Like a car enthusiast that gets excited by the latest fast sports car, I get excited about fast computers. I have absolutely no need for a fast computer as most of my tasks are mundane and run fine on a 5 year old computer, just like I’m never going to take my car to a race track, but I still enjoy seeing the benchmarks on the latest SoCs/CPUs and going “oh wow that’s quick” when the numbers are a few percent bigger than the same time last year.
Because Apple have a 14-day no-questions-asked return policy and I thought it would be something interesting to write about, I abused my credit card to get Mac Studio featuring the brand spanking new M2 Ultra SoC.
If you’re unfamiliar with the M2 Ultra, it uses TSMC’s N5P process, a refinement of the N5 process used in the Zen 4 CPUs (Ryzen & EPYC) made by TSMC for AMD. It’s essentially the most advanced semiconductor tech on the market. The smallest of transistors money can buy! The M2 Ultra has 24x ARM64 cores, 16 of which are “high performance” and 8 are “high efficiency”.
As Apple explains, the M2 Ultra is two M2 Max “dies” stitched together through a 2.5TB/s interprocessor interconnect, but appears as a single CPU to the system. Unlike traditional CPUs, the M2 Ultra also includes memory integrated into the SoC, enabling a whopping 800GB/s of memory bandwidth. DDR5-5200 memory in a “traditional” PC has a maximum of around 64GB/s. There’s also a decent GPU built-in, with 60-cores.
The only high performance thing I do regularly is crunching a shitload of TIFF files into RAR files for uploading to the Internet Archive (which only supports RAR & ZIP unfortunately), so that’s where I started.

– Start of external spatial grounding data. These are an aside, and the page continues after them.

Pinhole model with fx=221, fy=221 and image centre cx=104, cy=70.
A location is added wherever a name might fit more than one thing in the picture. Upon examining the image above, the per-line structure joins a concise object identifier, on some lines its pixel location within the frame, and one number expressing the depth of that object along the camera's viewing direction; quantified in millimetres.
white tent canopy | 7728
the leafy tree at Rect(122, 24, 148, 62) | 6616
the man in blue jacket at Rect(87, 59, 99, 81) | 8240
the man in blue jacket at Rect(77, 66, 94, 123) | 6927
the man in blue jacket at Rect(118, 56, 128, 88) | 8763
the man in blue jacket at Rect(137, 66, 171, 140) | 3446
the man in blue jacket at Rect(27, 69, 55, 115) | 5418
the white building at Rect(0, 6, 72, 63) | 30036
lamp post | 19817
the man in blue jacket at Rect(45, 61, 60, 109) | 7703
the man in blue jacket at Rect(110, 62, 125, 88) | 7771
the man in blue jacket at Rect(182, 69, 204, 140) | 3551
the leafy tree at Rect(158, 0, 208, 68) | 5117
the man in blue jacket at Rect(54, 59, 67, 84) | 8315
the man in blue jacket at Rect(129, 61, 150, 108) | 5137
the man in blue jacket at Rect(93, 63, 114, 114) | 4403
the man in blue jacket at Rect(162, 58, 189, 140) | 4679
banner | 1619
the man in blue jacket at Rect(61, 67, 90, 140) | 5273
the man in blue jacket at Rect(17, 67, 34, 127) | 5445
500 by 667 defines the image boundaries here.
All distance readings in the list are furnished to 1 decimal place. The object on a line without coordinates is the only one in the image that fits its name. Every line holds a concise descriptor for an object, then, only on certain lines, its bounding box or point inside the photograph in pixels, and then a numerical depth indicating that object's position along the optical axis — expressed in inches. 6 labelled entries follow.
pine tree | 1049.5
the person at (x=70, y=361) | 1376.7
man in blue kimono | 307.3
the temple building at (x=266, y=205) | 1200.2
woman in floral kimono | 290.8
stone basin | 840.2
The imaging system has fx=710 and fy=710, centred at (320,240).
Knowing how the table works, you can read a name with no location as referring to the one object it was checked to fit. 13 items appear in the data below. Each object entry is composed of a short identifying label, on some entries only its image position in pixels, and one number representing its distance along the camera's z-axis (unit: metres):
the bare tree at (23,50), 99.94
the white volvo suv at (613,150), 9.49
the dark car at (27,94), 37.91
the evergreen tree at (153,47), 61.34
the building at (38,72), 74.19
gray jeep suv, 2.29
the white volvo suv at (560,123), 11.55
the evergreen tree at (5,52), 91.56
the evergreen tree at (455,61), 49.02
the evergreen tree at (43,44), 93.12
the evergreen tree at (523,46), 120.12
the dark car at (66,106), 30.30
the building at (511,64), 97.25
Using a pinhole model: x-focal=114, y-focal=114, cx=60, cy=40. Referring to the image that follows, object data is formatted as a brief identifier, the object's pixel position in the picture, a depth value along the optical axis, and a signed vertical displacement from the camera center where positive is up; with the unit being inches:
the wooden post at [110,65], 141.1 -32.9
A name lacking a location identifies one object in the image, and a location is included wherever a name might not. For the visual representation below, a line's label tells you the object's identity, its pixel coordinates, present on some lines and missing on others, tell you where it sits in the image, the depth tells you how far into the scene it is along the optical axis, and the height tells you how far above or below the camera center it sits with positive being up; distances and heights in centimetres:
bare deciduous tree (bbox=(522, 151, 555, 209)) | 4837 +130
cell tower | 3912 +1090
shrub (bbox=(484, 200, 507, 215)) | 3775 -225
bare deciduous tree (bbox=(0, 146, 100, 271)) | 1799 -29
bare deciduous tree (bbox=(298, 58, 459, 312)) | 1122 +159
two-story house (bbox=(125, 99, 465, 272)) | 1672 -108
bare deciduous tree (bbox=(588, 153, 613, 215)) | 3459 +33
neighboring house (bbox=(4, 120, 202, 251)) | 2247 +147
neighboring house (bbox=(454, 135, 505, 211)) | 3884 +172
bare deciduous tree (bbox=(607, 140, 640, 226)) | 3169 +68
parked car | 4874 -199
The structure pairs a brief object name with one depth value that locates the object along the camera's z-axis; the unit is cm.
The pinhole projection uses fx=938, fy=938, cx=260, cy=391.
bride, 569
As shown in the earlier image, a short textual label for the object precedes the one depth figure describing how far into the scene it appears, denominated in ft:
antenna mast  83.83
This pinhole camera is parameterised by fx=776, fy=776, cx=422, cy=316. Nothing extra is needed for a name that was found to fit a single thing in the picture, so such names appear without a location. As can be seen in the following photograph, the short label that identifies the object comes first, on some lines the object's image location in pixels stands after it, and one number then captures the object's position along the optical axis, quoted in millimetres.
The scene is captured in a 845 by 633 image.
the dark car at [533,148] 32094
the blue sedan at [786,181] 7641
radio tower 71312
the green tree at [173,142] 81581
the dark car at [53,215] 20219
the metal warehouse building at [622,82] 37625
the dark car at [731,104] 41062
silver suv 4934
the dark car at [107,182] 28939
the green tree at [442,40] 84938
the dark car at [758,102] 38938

My main rig for that task is a Lenovo P700 workstation with 2x Intel E5-2670 v3 (24C/48T) CPUs and 128GB of RAM with a GTX1650 GPU running Ubuntu 23.04:
time tar --use-compress-program="pigz -9 -k -p48" -cvf /media/decryption/samsung250/out2.gz ~/apc/1980_01/*.tiff
1m 5.885s
time ~/rar/rar a -ep -ep1 -htb -ma5 -md128m -rr10 -mt48 -s /media/decryption/samsung250/out2.rar ~/apc/1980_01/*.tiff
6m 6.981s
The Apple M2 Ultra (24C/24T) did the same thing (running macOS Ventura):
time tar --use-compress-program="pigz -9 -k -p24" -cvf /Volumes/sam1tb/apcziptest2.gz ~/Documents/apc/*.tiff
1m 0.22s
time ~/rar/rar a -ep -ep1 -htb -ma5 -md128m -rr10 -mt24 -s /Volumes/sam1tb/out2.rar ~/Documents/apc/*.tiff
3m 32.83s
Not surprised that the rar command completes in half the time, but I am surprised the pigz command (parallel zip) is only 8% faster on the M2 Ultra. Unlike WinRAR, the CPU was going at full tilt on both computers, so it’s not like the disks were holding things back.
The upside however is that the M2 Ultra did it with using less than half the power. Roughly 80W with the pigz test with CPU at 100% compared to over 200W on the dual Xeons. It’s also virtually silent and puts way less heat into the room.
I know it’s unfair to compare a CPU from 2015 to the M2 Ultra, but it’s all I’ve got on me at the moment! Nobody sells PCs with an as generous return policy as Apple so it’s hard to get my hands on a modern Ryzen 7000 or 13th-gen Intel PC.